• Exercise instructions:
Turn every line of the listing below into a Markdown table with the columns "Row" and "Listing line," numbering the rows in order and skipping any blank lines.
=====
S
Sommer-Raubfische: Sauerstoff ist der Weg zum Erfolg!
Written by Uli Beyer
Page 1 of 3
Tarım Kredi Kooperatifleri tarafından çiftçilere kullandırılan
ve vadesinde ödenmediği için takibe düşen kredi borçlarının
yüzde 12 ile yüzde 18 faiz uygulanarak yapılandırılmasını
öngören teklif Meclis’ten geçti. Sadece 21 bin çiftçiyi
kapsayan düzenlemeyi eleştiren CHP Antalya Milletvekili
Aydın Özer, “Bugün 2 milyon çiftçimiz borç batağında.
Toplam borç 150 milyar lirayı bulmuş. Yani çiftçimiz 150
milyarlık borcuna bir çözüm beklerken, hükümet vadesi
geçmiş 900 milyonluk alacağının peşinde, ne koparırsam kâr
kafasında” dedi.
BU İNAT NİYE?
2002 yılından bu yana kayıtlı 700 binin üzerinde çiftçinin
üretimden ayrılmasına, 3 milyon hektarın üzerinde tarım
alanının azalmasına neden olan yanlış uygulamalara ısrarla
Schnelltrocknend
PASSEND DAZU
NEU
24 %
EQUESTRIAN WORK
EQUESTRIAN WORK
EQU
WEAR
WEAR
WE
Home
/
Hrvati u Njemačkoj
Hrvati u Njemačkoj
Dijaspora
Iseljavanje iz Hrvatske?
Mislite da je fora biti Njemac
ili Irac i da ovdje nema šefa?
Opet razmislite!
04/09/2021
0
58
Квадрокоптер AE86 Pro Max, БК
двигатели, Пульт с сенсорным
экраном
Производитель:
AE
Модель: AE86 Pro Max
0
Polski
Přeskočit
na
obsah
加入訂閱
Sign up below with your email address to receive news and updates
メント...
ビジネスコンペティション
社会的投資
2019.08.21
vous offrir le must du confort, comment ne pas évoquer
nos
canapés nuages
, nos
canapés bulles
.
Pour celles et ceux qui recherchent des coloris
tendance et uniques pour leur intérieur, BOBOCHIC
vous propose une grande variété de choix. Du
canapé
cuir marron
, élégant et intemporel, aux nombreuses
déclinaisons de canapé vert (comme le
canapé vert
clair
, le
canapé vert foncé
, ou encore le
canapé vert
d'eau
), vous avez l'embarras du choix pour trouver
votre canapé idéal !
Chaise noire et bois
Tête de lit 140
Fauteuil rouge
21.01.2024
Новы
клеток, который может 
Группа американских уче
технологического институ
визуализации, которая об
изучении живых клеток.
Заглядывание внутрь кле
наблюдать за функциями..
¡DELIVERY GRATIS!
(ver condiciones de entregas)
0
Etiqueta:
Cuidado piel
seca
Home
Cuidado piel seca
=====
• Task output:
| Row | Listing line |
|---|---|
| 1 | S |
| 2 | Sommer-Raubfische: Sauerstoff ist der Weg zum Erfolg! |
| 3 | Written by Uli Beyer |
| 4 | Page 1 of 3 |
| 5 | Tarım Kredi Kooperatifleri tarafından çiftçilere kullandırılan |
| 6 | ve vadesinde ödenmediği için takibe düşen kredi borçlarının |
| 7 | yüzde 12 ile yüzde 18 faiz uygulanarak yapılandırılmasını |
| 8 | öngören teklif Meclis’ten geçti. Sadece 21 bin çiftçiyi |
| 9 | kapsayan düzenlemeyi eleştiren CHP Antalya Milletvekili |
| 10 | Aydın Özer, “Bugün 2 milyon çiftçimiz borç batağında. |
| 11 | Toplam borç 150 milyar lirayı bulmuş. Yani çiftçimiz 150 |
| 12 | milyarlık borcuna bir çözüm beklerken, hükümet vadesi |
| 13 | geçmiş 900 milyonluk alacağının peşinde, ne koparırsam kâr |
| 14 | kafasında” dedi. |
| 15 | BU İNAT NİYE? |
| 16 | 2002 yılından bu yana kayıtlı 700 binin üzerinde çiftçinin |
| 17 | üretimden ayrılmasına, 3 milyon hektarın üzerinde tarım |
| 18 | alanının azalmasına neden olan yanlış uygulamalara ısrarla |
| 19 | Schnelltrocknend |
| 20 | PASSEND DAZU |
| 21 | NEU |
| 22 | 24 % |
| 23 | EQUESTRIAN WORK |
| 24 | EQUESTRIAN WORK |
| 25 | EQU |
| 26 | WEAR |
| 27 | WEAR |
| 28 | WE |
| 29 | Home |
| 30 | / |
| 31 | Hrvati u Njemačkoj |
| 32 | Hrvati u Njemačkoj |
| 33 | Dijaspora |
| 34 | Iseljavanje iz Hrvatske? |
| 35 | Mislite da je fora biti Njemac |
| 36 | ili Irac i da ovdje nema šefa? |
| 37 | Opet razmislite! |
| 38 | 04/09/2021 |
| 39 | 0 |
| 40 | 58 |
| 41 | Квадрокоптер AE86 Pro Max, БК |
| 42 | двигатели, Пульт с сенсорным |
| 43 | экраном |
| 44 | Производитель: |
| 45 | AE |
| 46 | Модель: AE86 Pro Max |
| 47 | 0 |
| 48 | Polski |
| 49 | Přeskočit |
| 50 | na |
| 51 | obsah |
| 52 | 加入訂閱 |
| 53 | Sign up below with your email address to receive news and updates |
| 54 | メント... |
| 55 | ビジネスコンペティション |
| 56 | 社会的投資 |
| 57 | 2019.08.21 |
| 58 | vous offrir le must du confort, comment ne pas évoquer |
| 59 | nos |
| 60 | canapés nuages |
| 61 | , nos |
| 62 | canapés bulles |
| 63 | . |
| 64 | Pour celles et ceux qui recherchent des coloris |
| 65 | tendance et uniques pour leur intérieur, BOBOCHIC |
| 66 | vous propose une grande variété de choix. Du |
| 67 | canapé |
| 68 | cuir marron |
| 69 | , élégant et intemporel, aux nombreuses |
| 70 | déclinaisons de canapé vert (comme le |
| 71 | canapé vert |
| 72 | clair |
| 73 | , le |
| 74 | canapé vert foncé |
| 75 | , ou encore le |
| 76 | canapé vert |
| 77 | d'eau |
| 78 | ), vous avez l'embarras du choix pour trouver |
| 79 | votre canapé idéal ! |
| 80 | Chaise noire et bois |
| 81 | Tête de lit 140 |
| 82 | Fauteuil rouge |
| 83 | 21.01.2024 |
| 84 | Новы |
| 85 | клеток, который может  |
| 86 | Группа американских уче |
| 87 | технологического институ |
| 88 | визуализации, которая об |
| 89 | изучении живых клеток. |
| 90 | Заглядывание внутрь кле |
| 91 | наблюдать за функциями.. |
| 92 | ¡DELIVERY GRATIS! |
| 93 | (ver condiciones de entregas) |
| 94 | 0 |
| 95 | Etiqueta: |
| 96 | Cuidado piel |
| 97 | seca |
| 98 | Home |
| 99 | Cuidado piel seca |